As title suggests, and the documentation lacks in guidance...
What are the minimum Azure permissions that are required so that the likes of the automated (scheduled) or manual user matching can succeed?
Our environment: We currently use Moodle 3.6.4 and we have a number of web services that automate user account creation and enrolment onto Moodle courses.
Our web services rely on the "username" as a search criteria when enrolling users.
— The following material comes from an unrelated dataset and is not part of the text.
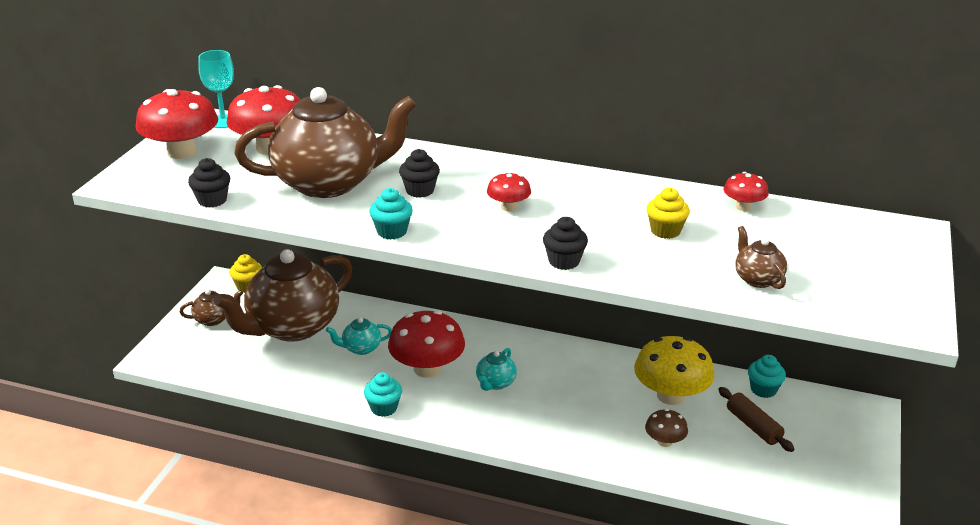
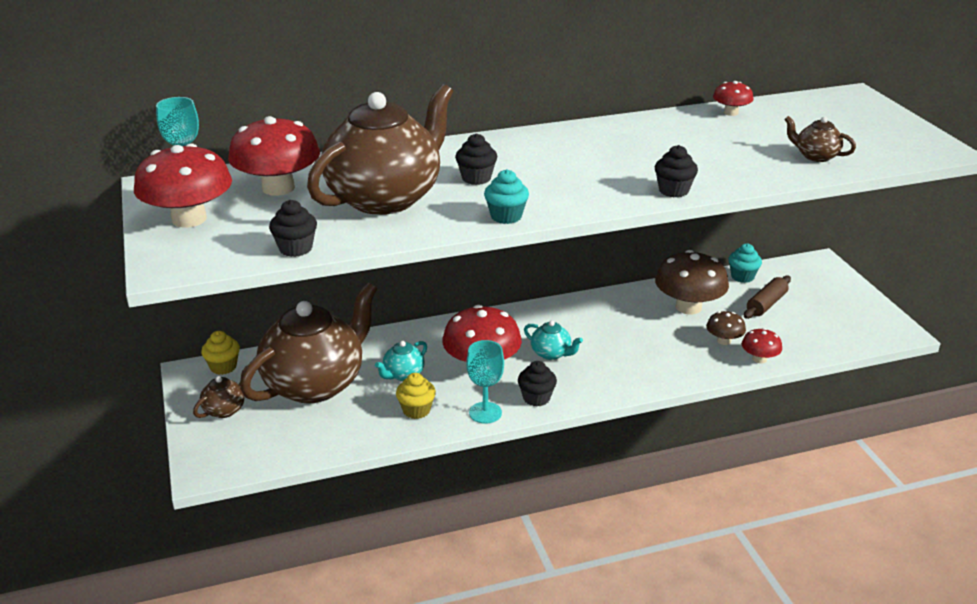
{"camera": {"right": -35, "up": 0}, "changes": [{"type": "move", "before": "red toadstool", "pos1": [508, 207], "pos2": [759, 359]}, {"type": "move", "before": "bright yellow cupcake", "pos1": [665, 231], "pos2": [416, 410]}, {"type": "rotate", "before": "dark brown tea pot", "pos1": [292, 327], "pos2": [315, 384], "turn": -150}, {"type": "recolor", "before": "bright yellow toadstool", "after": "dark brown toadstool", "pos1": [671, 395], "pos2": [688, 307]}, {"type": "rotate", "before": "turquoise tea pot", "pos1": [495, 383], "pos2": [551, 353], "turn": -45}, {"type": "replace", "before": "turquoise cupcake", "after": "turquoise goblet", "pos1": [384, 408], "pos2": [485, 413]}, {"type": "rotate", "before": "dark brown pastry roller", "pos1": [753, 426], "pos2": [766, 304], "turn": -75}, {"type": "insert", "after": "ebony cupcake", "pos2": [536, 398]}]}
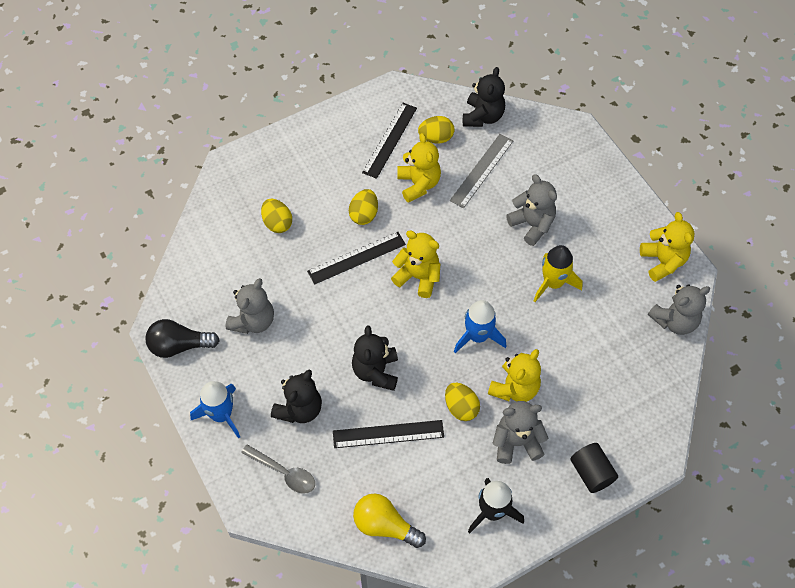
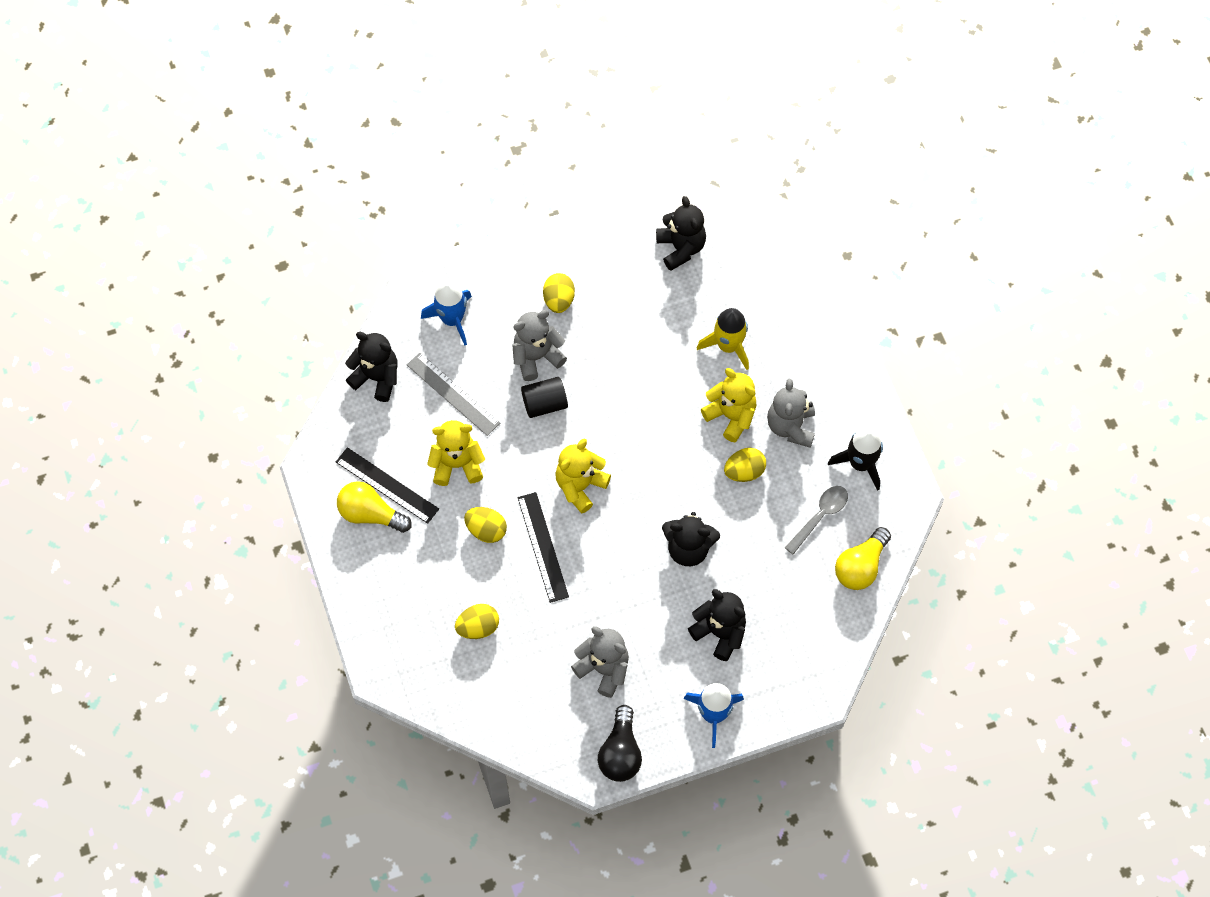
{"camera": {"right": -80, "up": 5}, "changes": [{"type": "move", "before": "bright yellow toy egg", "pos1": [436, 138], "pos2": [559, 300]}, {"type": "delete", "before": "bright yellow teddy", "pos1": [662, 261]}, {"type": "move", "before": "bright yellow toy rocket", "pos1": [553, 283], "pos2": [728, 346]}, {"type": "recolor", "before": "grey teddy", "after": "ebony teddy", "pos1": [675, 321], "pos2": [681, 248]}, {"type": "move", "before": "royal blue toy rocket", "pos1": [478, 336], "pos2": [452, 319]}, {"type": "delete", "before": "ebony straightedge", "pos1": [388, 434]}, {"type": "move", "before": "ebony solid cylinder", "pos1": [591, 473], "pos2": [544, 404]}, {"type": "move", "before": "grey teaspoon", "pos1": [283, 472], "pos2": [820, 516]}, {"type": "insert", "after": "bright yellow bulb", "pos2": [370, 514]}]}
We cannot change this as it is the most appropriate "unique" field given that we use OpenID Connect authentication for users.
Our conundrum is that when a user changes their name we update Azure, we then manually change the user's Moodle profile to be a "manual" authentication (to allow us to update their username) and then revert back to OpenID Connect.
Although this is not the best approach for the plugin - and is the root cause of the fault being experienced - it is something we cannot change.
We have been through the local_o365 plugin settings and can identify tow methods of resolution: one manual and one automated (albeit scheduled).
We would like to trial using the CSV import "User matching" of the local_o365 plugin - which, we believe, should allow us to re-connect the amended Moodle profile to the amended Azure account - however the scheduled task ("Process Match Queue") that processes the queues is continually failing.
Execute scheduled task: Process Match Queue (local_o365\task\processmatchqueue) ... used 1 dbqueries ... used 0.32651686668396 seconds Scheduled task failed: Process Match Queue (local_o365\task\processmatchqueue),Could not get app or system token
We are aware that this relates to a permission on Azure - because we can see in the local_o365 "Verify setup" section that the "Azure AD Application Registration" has an error of "Could not check reply url." and the Microsoft Graph API has an error "Could not get app or system token". The "Could not check reply url." we're unsure of because Moodle and Azure both have the correct reply URL for our environment.
What are the minimum required permissions to enable us to get the User matching process to function correctly?